There is a human desire to challenge, albeit as insane as
it may sound, ones abilities, spiritual, mental or
physical in circumstances that make common sense a
meaningless possession. How else would you explain when
you hear a 70-year old say that he has challenged Robie
Creek for twenty two consecutive years?
One clarification is in order at this point. This Race is
like any other addictive human experience. Some do it once
or twice and they wisely rest their ambitions. Then there
are those that have no clue how not to be in the Race once
they try it. Strangely, these are my comrades.
It was my sober desire to be back after my first year,
2004. However, a business opportunity placed me in another
state on the day of the Race. That is when I learned the
addictive nature of this event. At exactly 12:00 (noon),
Boise time, the starting time of the Race, my body jerked.
I spent the next three hours estimating where I would have
been had I participated in the Race. All this occurred as
I was giving a presentation.
The agony of not being part of the Race was relatively
worse, to me, than the grueling up (8.4 miles) and down
(4.7 miles) hill experience. Not to mention being outrun
or outwalked or simply passed by people 30-40 years older
than you, walkers, and ipoded participants.
It's a week and two days since the Race. This is the first
time I could sit and put some perspectives in words. The
events of the day need several scribes to attempt to
formulate basic details in a language people who have
never been part of it can understand.
I will go to my grave still amazed and appreciative of the
caring nature of the volunteers who make the experience
humanly all along the Race Course. They provided water,
music, fruits and words of encouragement. The music and
the oranges rekindled my determination at very critical
moments, even the runner who finished first admitted he was
about to give up at the 4th mile. That mile and the 11th
were two of my several critical moments.
My calmness on the Race day surprised me, maybe this is
what makes people do the Race for years. Be calm. I left
home after some house cleaning and even stopped to visit
with a neighbor.

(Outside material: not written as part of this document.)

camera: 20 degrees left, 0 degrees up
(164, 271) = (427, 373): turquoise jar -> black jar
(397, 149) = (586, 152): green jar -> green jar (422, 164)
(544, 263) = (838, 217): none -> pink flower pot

At the park where the Race starts, I
visited with friends and strangers and only had to use the
portables once. When passed by a participant who would
have made me blame my abilities two years ago, I was
inspired to push harder instead of panicking.

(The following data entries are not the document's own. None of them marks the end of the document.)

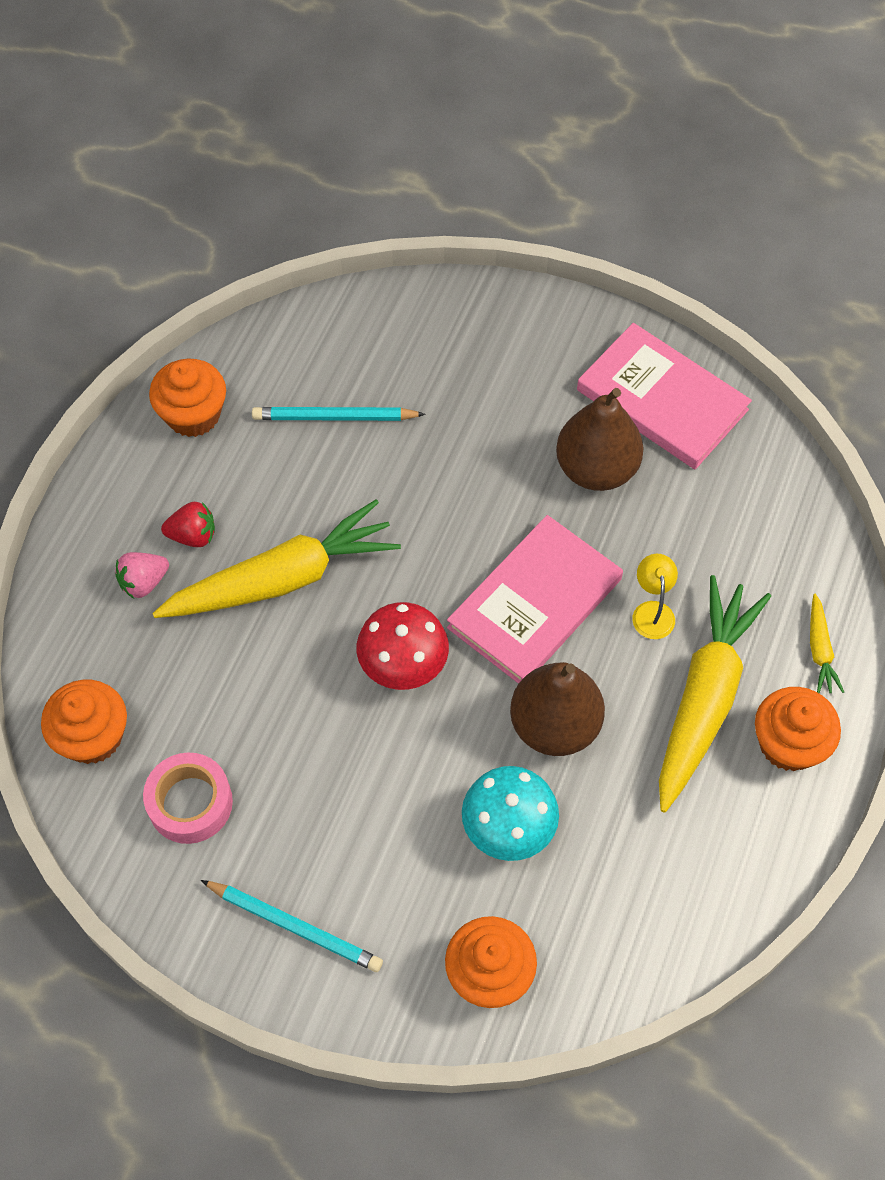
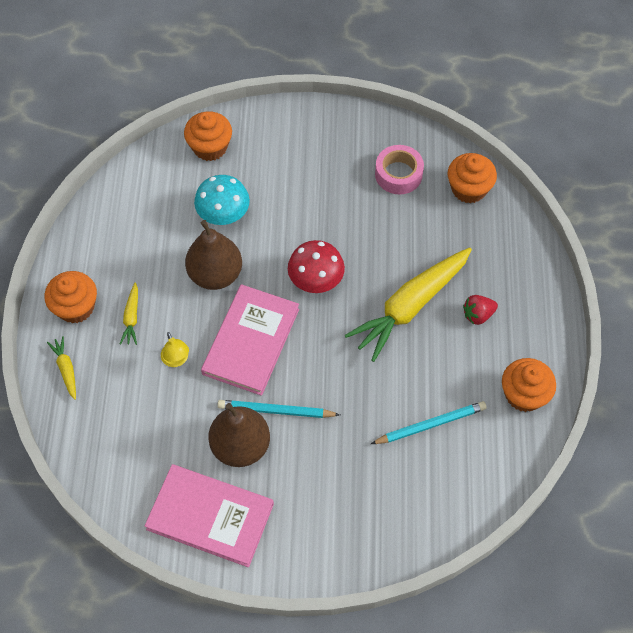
camera: 160 degrees right, 0 degrees up
(144, 582) = (490, 278): pink strawberry -> none
(294, 926) = (316, 137): turquoise pencil -> turquoise pencil (276, 411)
(704, 698) = (131, 317): yellow carrot -> yellow carrot, size x0.43

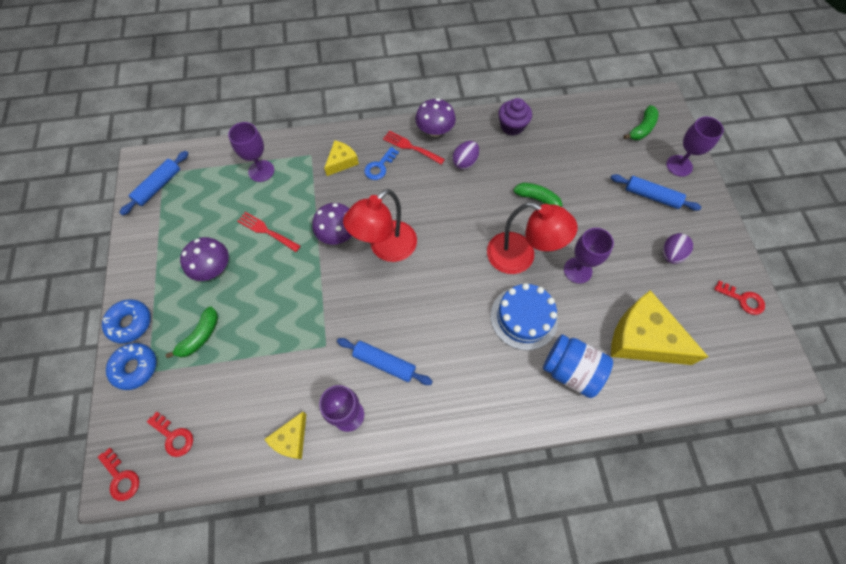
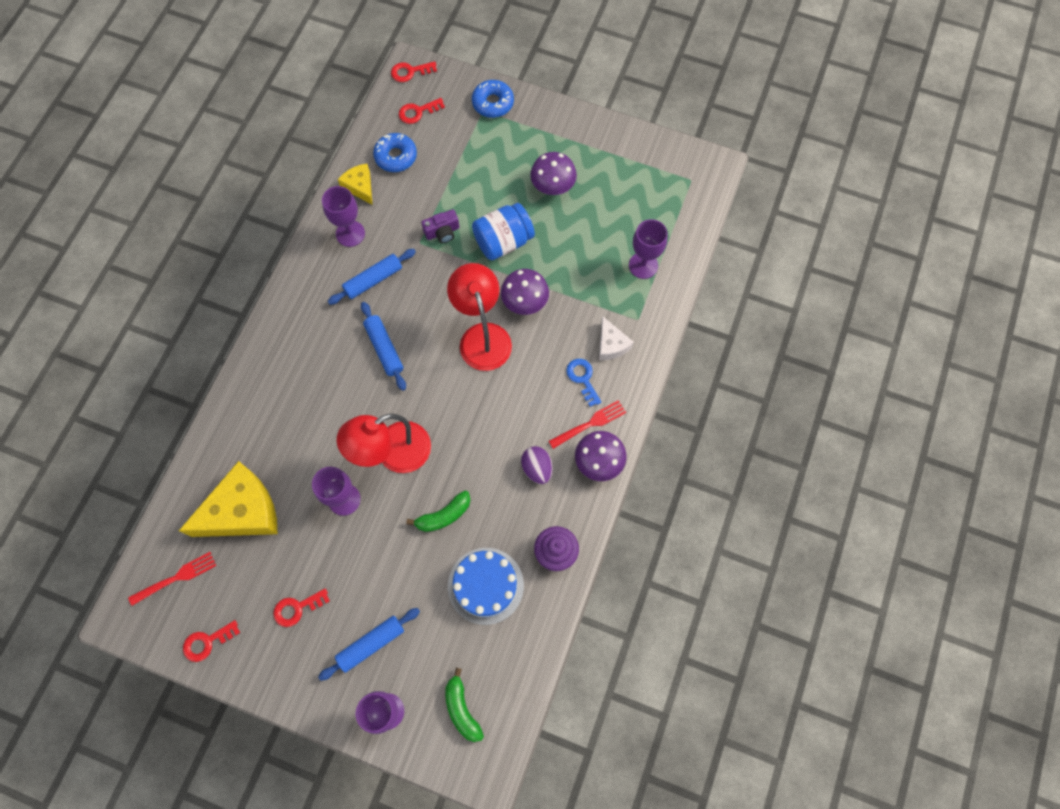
camera: 120 degrees right, 5 degrees up
(130, 323) = (536, 110): blue donut -> blue donut (396, 156)
(158, 186) = (676, 171): blue rolling pin -> blue rolling pin (384, 348)
(200, 336) = (490, 155): green banana -> none
(267, 231) = (566, 243): red fork -> red fork (176, 578)
(304, 332) = (442, 232): none -> purple camera
(341, 162) = (611, 345): yellow cheese -> white cheese
(524, 317) = (334, 417): blue cake -> blue cake (485, 585)
(571, 370) = (262, 426): blue jar -> blue jar (503, 241)
(671, 254) = (297, 608): purple egg -> red key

I had prepared since September, doing about 20 miles/week,
even during cold months as evidenced by my participation
in the YMCA sponsored Christmas Run on the 17th of
December at 15 degree temperature. I had gone to the top
and back several times, sometimes adjusting my body for
each step before landing on snow. I had goals for the day:
stay strong to the finish, minimize the number of those
who pass me from the 7th to 8.4 miles mark. Finish between
2 and 2 1/2 hours.
That last goal didn't happen. I will be back. Maybe those
who do it year after year, have their last goal pending,
unachieved while still within a striking distance.